1 - A inclusão de outros medicamentos no presente regime excecional de comparticipação depende de requerimento dos respetivos titulares de autorização de introdução no mercado, nos termos definidos no Decreto-Lei n.º 97/2015, de 1 de junho, alterado pelo Decreto-Lei n.º 115/2017, de 7 de setembro.
2 - Os medicamentos e respetivas apresentações que beneficiam do regime excecional de comparticipação, previsto no artigo 1.º da presente portaria, dependem de aprovação pelo membro do Governo responsável pela área da saúde, e constam de deliberação do conselho diretivo do INFARMED, I. P., publicada no respetivo sítio eletrónico.
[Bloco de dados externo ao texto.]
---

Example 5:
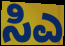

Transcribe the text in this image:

ಸಿಎ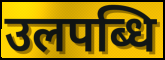
उलपब्धिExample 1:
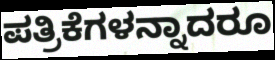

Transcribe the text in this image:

ಪತ್ರಿಕೆಗಳನ್ನಾದರೂ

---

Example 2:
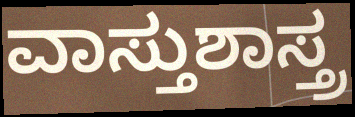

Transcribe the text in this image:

ವಾಸ್ತುಶಾಸ್ತ್ರ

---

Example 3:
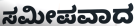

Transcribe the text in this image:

ಸಮೀಪವಾದ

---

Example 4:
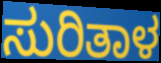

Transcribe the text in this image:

ಸುರಿತಾಳ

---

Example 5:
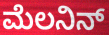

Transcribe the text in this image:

ಮೆಲನಿನ್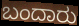
ಬಂದಾರುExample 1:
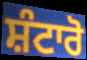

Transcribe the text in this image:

ਸ਼ੰਟਾਰੋ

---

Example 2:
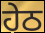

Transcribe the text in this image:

ਹੇਠ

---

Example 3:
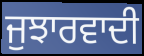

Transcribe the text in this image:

ਜੁਝਾਰਵਾਦੀ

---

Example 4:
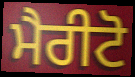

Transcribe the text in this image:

ਮੈਰੀਟੋ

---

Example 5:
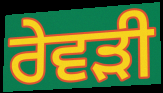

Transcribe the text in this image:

ਰੇਵੜੀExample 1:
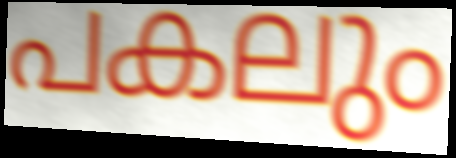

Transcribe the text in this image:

പകലും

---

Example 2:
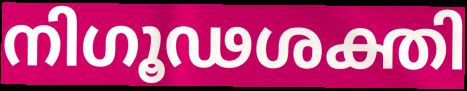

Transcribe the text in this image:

നിഗൂഢശക്തി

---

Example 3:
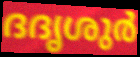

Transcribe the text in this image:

ദദൃശുർ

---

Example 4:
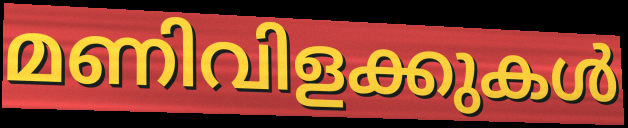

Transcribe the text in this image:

മണിവിളക്കുകൾ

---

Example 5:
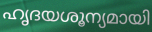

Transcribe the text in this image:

ഹൃദയശൂന്യമായിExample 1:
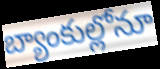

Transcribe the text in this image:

3 - Compete à Direção-Geral da Saúde certificar o cumprimento dos requisitos constantes do n.º 2 do artigo 3.º, a requerimento das entidades interessadas, e divulgar, na sua página eletrónica, as consultas certificadas.
4 - Compete, igualmente, à Direção-Geral da Saúde manter um registo nacional dos doentes abrangidos por este regime, com o objetivo de permitir o controlo da efetividade e o acompanhamento da adesão dos mesmos à terapêutica, bem como possibilitar que este registo possa ser auditado pelas entidades competentes.
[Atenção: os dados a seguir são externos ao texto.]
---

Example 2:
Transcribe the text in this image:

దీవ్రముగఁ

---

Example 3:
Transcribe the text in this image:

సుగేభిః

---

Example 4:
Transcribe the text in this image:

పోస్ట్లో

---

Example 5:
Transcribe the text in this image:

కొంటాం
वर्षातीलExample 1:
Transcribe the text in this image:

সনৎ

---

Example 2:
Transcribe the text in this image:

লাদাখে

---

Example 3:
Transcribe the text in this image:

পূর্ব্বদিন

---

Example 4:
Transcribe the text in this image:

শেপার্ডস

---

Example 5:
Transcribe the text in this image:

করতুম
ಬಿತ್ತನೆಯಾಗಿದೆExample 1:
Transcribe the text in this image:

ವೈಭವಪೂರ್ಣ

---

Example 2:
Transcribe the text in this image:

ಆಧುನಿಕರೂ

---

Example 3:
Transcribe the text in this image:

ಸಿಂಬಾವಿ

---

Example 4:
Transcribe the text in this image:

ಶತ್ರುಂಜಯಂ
5 - Transitoriamente, até à entrada em funcionamento do registo previsto no número anterior, o INFARMED, I. P., assegurará um registo mínimo com o conteúdo e condições previstos no anexo ii à presente portaria e que desta faz parte integrante.
6 - Para os efeitos previstos no número anterior, compete aos Serviços Farmacêuticos dos Hospitais (SFH) do SNS recolher e reportar a informação correspondente.